Zuerst stellt sich die Frage, sollte man nicht eher die Gesetze der Kommunizierenden Röhren als Beispiel partnerschaftlicher Beziehungen heranziehen, als sich mit ungleichen Hebeln auseinanderzusetzen?
Hier wird doch ganz deutlich, dass die Basisverträge zur exakten Ausführung der Rezeptbedruckung elementare und berufsvernichtende Elemente enthalten. Das hätte man am Verhandlungstisch erkennen können ( müssen )!!
So ganz sehe ich nur nicht, ob die jetzt massiv greifenden Repressalien ( Retaxe ) im Verhandlungstadium schon als finanzielle Konsequenz bekannt waren.

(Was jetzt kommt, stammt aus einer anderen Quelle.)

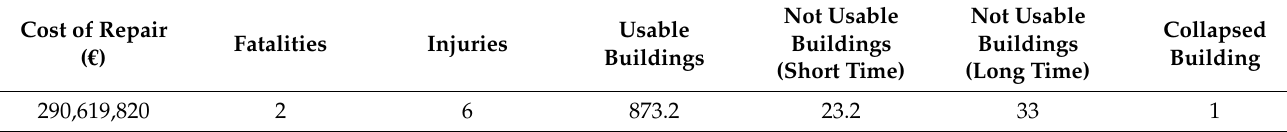
Table 7. Total losses.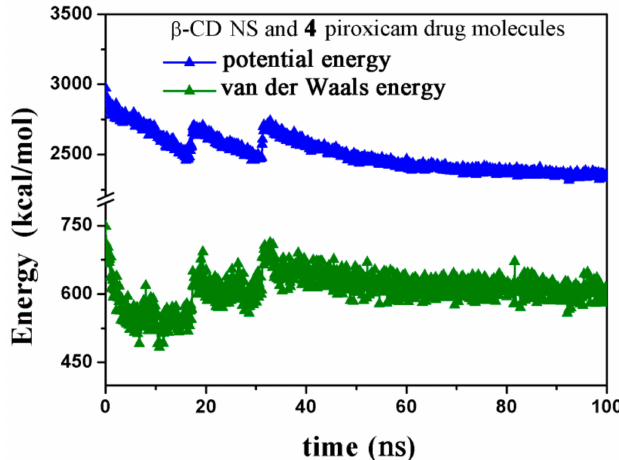
Figure 6. The potential energy and the van der Waals contribution calculated during the MD run for the NS model interacting with 4 piroxicam molecules.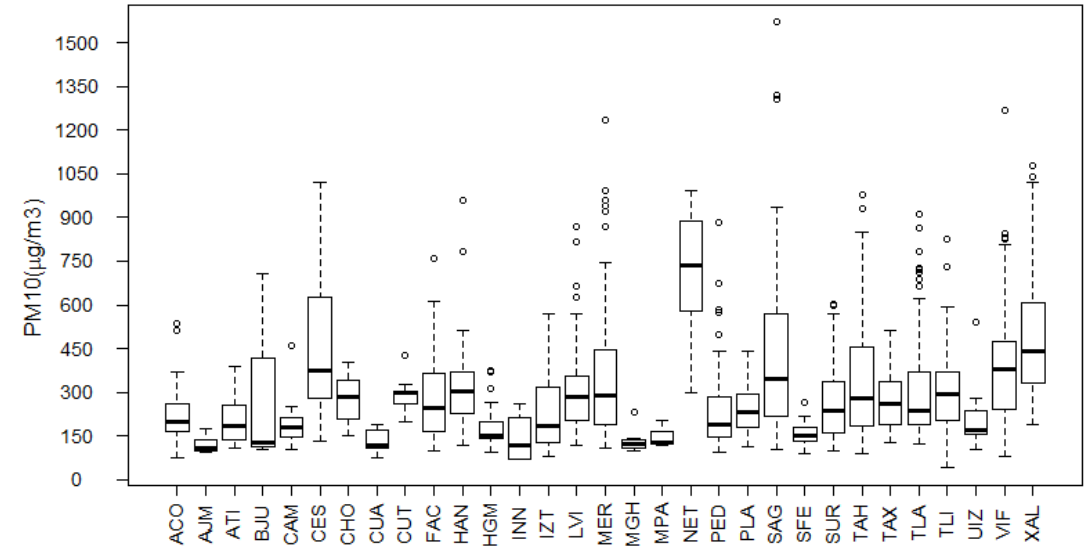
Figure 4. Boxplots of the PM 10 maxima at 31 monitoring stations in the Mexico City metropolitan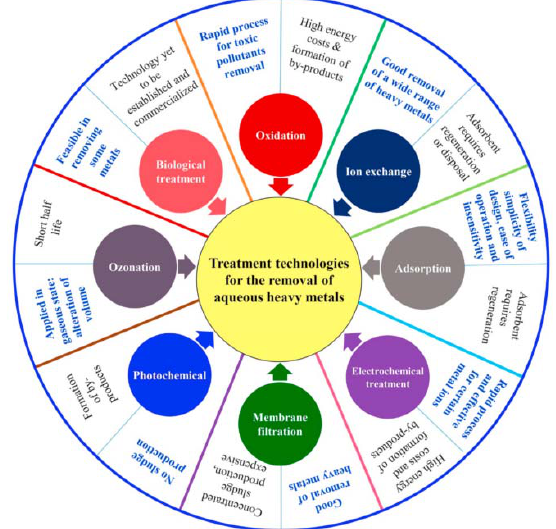
Figure 1. Main characteristics of methods for heavy metal removal. Reprinted with permission from Ref. [28]. 2022, Elsevier .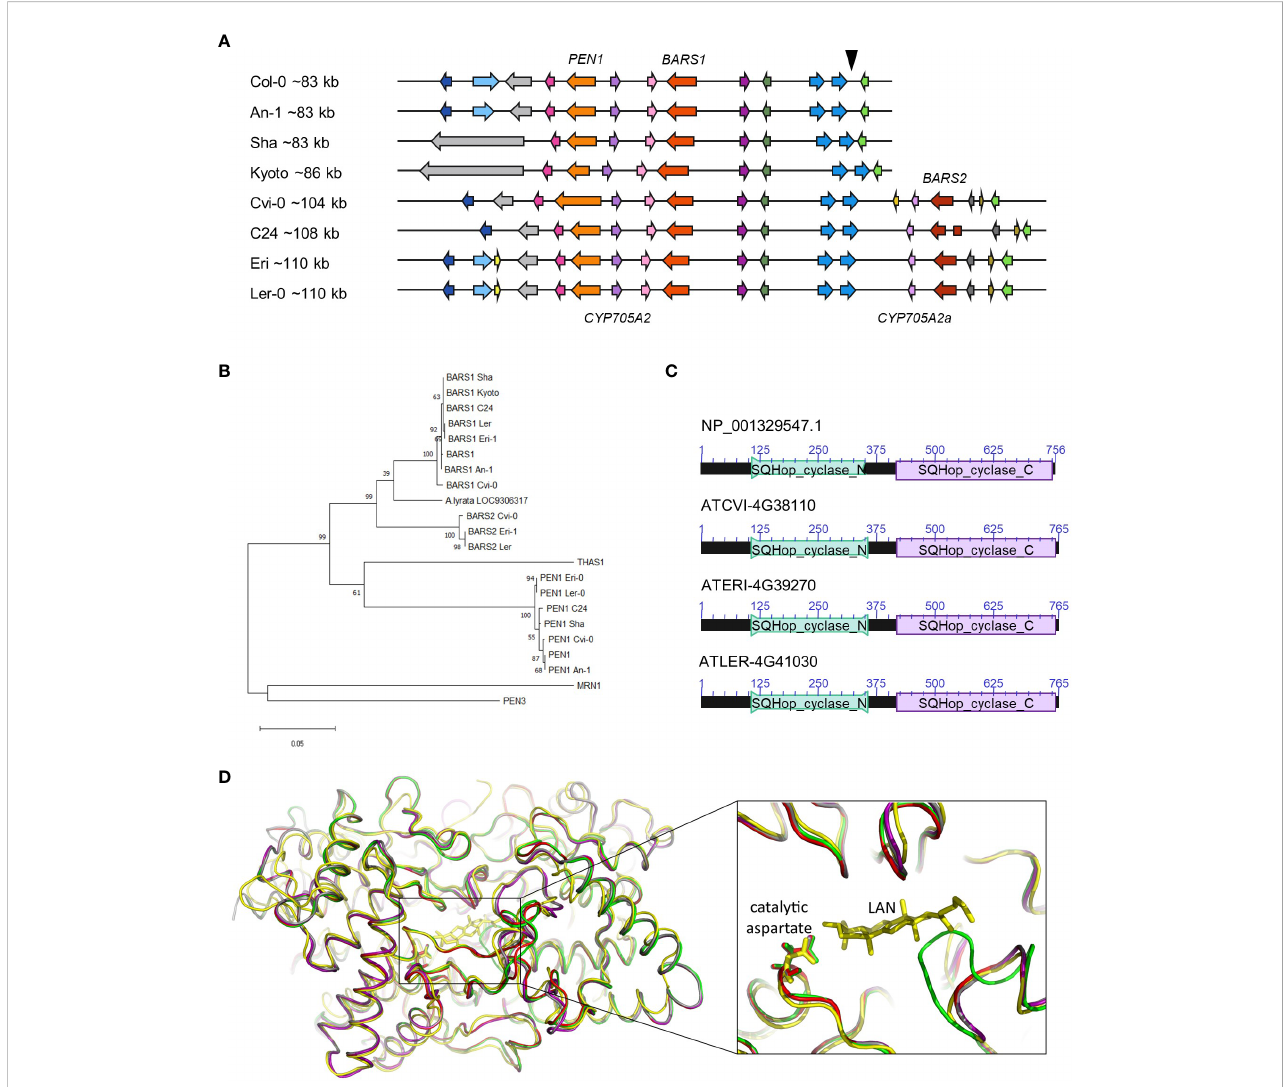
FIGURE 3 BARS2 is a BARS1 duplicate absent from the reference genome and encodes oxidosqualene synthase. (A) Organization of arabidiol/baruol gene cluster in Col-0 and seven nonreference accessions. The genomic insertion including CYP705A2a and BARS2 genes is marked with a triangle above the reference cluster. (B) Phylogeny of amino acid sequences of clade II OSCs residing in clusters. BARS1 ortholog from A.lyrata (LOC9306317) is included. The maximum likelihood tree was generated using the MEGA11 package with Jones-Taylor (JTT) substitution matrix and uniform rates among sites. Values along branches are frequencies obtained from 1000 bootstrap replications. (C) Conserved protein domains encoded in BARS1 (Col-0) and BARS2 (Cvi-0, Eri-1, Ler-0) genes. SQHop_cyclase_N - squalene-hopene cyclase N-terminal domain (Pfam 13249). SQHop_cyclase_C - squalene-hopene cyclase C- terminal domain (pfam13243) (D) 3D models of baruol synthase proteins encoded by BARS1 and BARS2 , predicted by ColabFold software, superposed with the crystal structure of human oxidosqualene cyclase in a complex with lanosterol (LAN). The enlargement box highlights the positions of the catalytic aspartate residue in the predicted models. Colors mark superposed models: green (Col-0 BARS1 isoform NP_193272.1), red (Col-0 BARS1 isoform NP_001329547.1), purple (Cvi-0 BARS1 ATCVI-4G38020), grey (Cvi-0 BARS2 ATCVI-4G38110) and yellow (human OSC PDB ID:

Mir ist seit langem klar, unsere Verhandlungsführer haben sich in ihrer "partnerschaftlichen" Gutgläubigkeit nicht vorstellen können, dass die " Anderen " von vornherein Destruktives im Köcher hatten.
Sehenden Auges erleben unsere derzeitigen Gesundheitspolitiker( innen ) wie ein kompletter Berufsstand zum Schafott geführt wird, denn anders ist deren Negation unserer Berufspressionen nicht mehr zu interpretieren.
Sicher ist nur, dass die "Deckeldamen" sich nach der Wahl 2017 entweder ihren Familien oder anderen Politfeldern widmen werden.